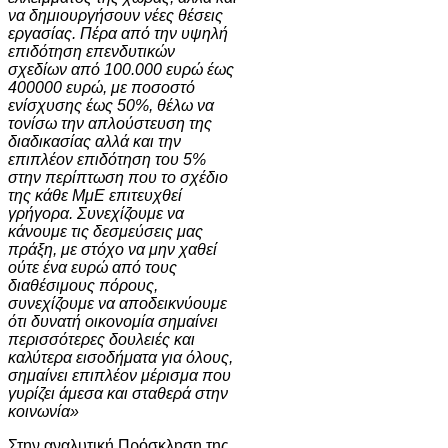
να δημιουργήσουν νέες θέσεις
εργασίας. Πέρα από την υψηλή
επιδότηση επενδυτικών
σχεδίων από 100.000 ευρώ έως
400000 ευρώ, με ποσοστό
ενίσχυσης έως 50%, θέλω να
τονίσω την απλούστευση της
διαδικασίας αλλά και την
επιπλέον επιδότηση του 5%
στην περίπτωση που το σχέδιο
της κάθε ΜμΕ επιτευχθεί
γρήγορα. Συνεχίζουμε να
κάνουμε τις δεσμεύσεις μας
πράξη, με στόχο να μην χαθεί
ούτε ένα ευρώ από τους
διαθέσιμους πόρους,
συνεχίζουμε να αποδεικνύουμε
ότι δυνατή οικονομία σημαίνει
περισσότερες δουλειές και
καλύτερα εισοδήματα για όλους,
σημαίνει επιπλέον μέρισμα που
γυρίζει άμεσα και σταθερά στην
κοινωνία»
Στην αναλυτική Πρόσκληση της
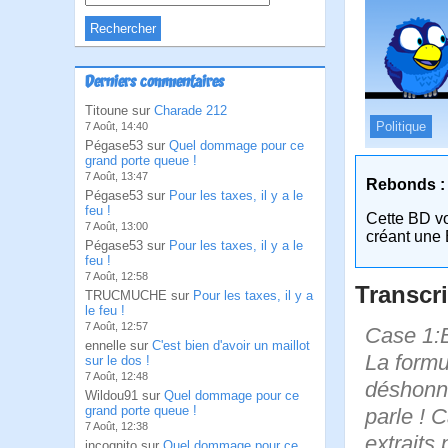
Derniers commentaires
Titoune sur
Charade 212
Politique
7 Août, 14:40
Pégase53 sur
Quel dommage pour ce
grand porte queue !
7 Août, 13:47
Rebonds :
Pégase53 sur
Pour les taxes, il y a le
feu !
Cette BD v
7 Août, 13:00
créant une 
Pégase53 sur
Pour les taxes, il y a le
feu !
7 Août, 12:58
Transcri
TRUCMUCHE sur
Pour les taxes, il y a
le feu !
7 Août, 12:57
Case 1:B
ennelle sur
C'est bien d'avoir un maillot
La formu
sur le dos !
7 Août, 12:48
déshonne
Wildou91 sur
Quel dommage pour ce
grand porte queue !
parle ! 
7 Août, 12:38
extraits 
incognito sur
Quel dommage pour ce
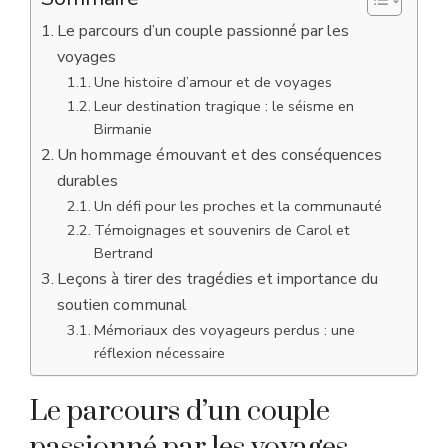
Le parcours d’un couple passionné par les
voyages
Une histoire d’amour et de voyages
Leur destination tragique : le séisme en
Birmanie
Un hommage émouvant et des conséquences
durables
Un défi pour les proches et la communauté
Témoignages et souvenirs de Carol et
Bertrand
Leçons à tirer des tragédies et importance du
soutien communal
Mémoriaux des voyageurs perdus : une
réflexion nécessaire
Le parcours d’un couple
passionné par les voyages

* * *

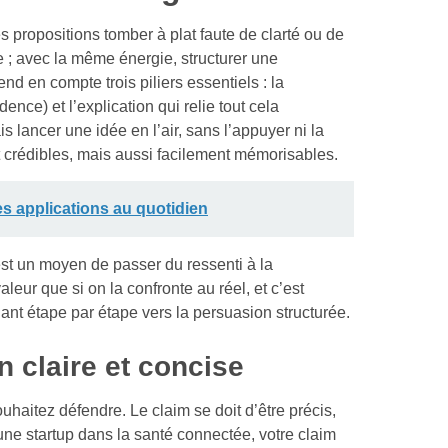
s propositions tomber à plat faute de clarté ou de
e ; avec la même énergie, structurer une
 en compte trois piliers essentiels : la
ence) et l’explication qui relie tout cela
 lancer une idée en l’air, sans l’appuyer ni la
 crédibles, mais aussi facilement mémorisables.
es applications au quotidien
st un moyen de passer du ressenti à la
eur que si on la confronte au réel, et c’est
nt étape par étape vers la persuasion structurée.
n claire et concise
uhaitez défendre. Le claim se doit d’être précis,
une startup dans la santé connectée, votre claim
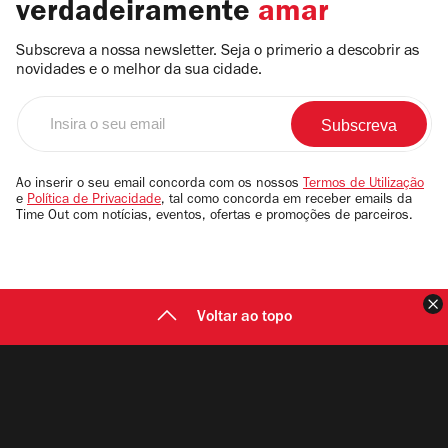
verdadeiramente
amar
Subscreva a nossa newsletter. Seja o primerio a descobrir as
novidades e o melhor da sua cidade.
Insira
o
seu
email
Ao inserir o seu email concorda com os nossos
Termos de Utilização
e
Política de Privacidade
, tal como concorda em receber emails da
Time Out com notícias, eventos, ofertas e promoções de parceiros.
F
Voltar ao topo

__Exercise instructions__: Copy all lines from the material that hold "Août".

__Task response__:
7 Août, 14:40
7 Août, 13:47
7 Août, 13:00
7 Août, 12:58
7 Août, 12:57
7 Août, 12:48
7 Août, 12:38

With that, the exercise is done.